|Waiting in line: using automation to enhance fairness|
Generally, people waiting in line aren't happy about the wait -- many think it is a waste of time, boring, tiring and generally unpleasant. Thus, any organization facing lines wants to enhance their operation.
There's an entire field of study about lines: queuing theory. It started in Denmark about 100 years ago.
Queuing theory, says Seth Stevenson in a recent Slate article, has transitioned from a mathematical process to more of a psychological analysis. More about feelings than formulas, in other words.
The element of fairness is key to the latest queuing studies and systems. Queue rage (yes; that is a concept!) develops when waiting in line and somehow someone else is served ahead of their perceived time. No one wants that, to be sure!
There are multiple ways of handling the queue fairness issue and CPS' QuikLine manages one of the most prominent solutions: the serpentine (or single, wrap-around) line.

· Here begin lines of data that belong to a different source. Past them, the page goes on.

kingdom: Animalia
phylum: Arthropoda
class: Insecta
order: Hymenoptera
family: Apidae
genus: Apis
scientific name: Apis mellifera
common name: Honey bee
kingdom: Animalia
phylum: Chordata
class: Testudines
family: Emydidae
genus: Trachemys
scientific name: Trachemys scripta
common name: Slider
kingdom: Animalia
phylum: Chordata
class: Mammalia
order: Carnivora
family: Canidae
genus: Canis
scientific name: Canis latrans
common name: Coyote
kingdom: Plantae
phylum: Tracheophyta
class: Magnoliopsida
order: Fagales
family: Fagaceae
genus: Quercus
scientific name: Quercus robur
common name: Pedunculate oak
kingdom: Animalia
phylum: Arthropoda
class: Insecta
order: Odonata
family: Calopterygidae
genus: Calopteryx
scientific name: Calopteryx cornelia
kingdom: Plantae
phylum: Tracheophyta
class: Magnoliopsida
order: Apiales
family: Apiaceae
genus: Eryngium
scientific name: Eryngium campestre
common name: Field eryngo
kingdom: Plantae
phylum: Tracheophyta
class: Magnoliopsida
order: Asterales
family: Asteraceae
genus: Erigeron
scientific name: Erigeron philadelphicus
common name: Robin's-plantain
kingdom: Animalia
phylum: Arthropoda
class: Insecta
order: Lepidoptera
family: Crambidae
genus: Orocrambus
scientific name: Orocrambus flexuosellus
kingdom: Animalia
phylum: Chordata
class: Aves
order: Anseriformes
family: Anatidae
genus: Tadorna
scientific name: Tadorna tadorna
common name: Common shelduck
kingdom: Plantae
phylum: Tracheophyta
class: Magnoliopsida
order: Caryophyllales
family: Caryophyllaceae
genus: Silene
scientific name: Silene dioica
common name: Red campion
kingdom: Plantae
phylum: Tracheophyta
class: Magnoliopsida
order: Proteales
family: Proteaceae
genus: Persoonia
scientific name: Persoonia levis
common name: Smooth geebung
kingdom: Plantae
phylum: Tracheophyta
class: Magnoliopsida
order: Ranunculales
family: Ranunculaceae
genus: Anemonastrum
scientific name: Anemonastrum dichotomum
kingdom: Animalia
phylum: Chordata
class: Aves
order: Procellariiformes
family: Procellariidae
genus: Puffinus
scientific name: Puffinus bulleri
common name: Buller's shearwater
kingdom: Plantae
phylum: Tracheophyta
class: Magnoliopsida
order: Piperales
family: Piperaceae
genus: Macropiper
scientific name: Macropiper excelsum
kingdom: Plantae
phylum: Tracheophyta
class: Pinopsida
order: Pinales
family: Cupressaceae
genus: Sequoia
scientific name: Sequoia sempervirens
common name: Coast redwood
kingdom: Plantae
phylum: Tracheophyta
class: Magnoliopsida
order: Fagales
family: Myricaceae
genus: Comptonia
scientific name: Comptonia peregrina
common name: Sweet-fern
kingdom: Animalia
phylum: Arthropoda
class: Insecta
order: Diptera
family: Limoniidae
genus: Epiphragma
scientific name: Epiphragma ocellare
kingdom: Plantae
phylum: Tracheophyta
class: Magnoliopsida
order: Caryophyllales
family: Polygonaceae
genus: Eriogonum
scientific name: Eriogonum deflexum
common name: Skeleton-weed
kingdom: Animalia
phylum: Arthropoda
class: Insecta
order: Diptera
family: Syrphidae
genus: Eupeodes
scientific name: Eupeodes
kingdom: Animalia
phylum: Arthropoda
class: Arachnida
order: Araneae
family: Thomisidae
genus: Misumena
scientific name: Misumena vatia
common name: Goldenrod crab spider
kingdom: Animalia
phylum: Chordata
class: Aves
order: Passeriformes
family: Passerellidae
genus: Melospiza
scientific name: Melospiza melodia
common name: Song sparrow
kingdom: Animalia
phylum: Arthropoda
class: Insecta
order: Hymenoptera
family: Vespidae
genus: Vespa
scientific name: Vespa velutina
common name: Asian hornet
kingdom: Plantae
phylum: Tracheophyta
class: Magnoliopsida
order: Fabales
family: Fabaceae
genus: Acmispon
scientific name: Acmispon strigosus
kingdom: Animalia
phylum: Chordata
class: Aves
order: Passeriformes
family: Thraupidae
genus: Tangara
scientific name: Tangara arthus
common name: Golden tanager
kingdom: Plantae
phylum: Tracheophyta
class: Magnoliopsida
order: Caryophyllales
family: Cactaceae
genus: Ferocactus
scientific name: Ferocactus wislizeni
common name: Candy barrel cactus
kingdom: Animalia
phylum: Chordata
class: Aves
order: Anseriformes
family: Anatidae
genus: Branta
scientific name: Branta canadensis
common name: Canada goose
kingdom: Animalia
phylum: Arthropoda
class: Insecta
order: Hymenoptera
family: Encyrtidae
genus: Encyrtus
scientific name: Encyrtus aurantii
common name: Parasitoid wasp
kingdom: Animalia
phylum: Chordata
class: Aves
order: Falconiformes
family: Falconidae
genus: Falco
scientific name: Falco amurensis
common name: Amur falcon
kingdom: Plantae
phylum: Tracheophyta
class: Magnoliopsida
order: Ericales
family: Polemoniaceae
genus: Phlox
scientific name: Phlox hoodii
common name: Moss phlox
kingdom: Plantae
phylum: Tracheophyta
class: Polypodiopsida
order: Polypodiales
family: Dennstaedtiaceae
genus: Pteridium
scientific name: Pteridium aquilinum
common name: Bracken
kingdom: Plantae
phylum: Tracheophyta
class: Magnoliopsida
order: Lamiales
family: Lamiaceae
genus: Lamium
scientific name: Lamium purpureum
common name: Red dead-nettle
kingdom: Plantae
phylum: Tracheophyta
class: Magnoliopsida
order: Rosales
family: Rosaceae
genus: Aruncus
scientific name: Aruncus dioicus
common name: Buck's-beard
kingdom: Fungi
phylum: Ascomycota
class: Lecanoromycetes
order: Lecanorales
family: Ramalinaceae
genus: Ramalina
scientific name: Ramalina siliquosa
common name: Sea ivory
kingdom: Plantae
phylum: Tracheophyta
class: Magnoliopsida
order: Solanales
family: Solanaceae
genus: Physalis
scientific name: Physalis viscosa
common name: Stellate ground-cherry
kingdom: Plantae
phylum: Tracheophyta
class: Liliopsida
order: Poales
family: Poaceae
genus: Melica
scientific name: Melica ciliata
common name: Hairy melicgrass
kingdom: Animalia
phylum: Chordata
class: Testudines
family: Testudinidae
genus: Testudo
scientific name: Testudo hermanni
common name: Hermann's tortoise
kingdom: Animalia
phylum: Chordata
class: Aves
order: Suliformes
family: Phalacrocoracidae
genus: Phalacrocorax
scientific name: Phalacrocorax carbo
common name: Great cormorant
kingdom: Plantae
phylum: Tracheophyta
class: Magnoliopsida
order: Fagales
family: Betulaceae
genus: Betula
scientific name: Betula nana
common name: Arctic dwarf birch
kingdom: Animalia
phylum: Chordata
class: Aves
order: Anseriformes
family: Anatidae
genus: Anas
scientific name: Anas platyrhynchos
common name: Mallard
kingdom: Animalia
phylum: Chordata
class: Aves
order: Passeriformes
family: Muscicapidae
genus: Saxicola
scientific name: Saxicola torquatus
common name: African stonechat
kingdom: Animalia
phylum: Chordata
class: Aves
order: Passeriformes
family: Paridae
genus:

There are other line psychology issues; we'll be discussing them in future blogs. Meanwhile, take a look at QuikLine with a serpentine line servicing about 20 cash register lines: Whole Foods Foggy Bottom Washington DC. Here's QuikLine video highlighting multiple lines serving about 40 cash registers: Whole Foods Union Square New York.
What type of queue makes waiting fair in your mind?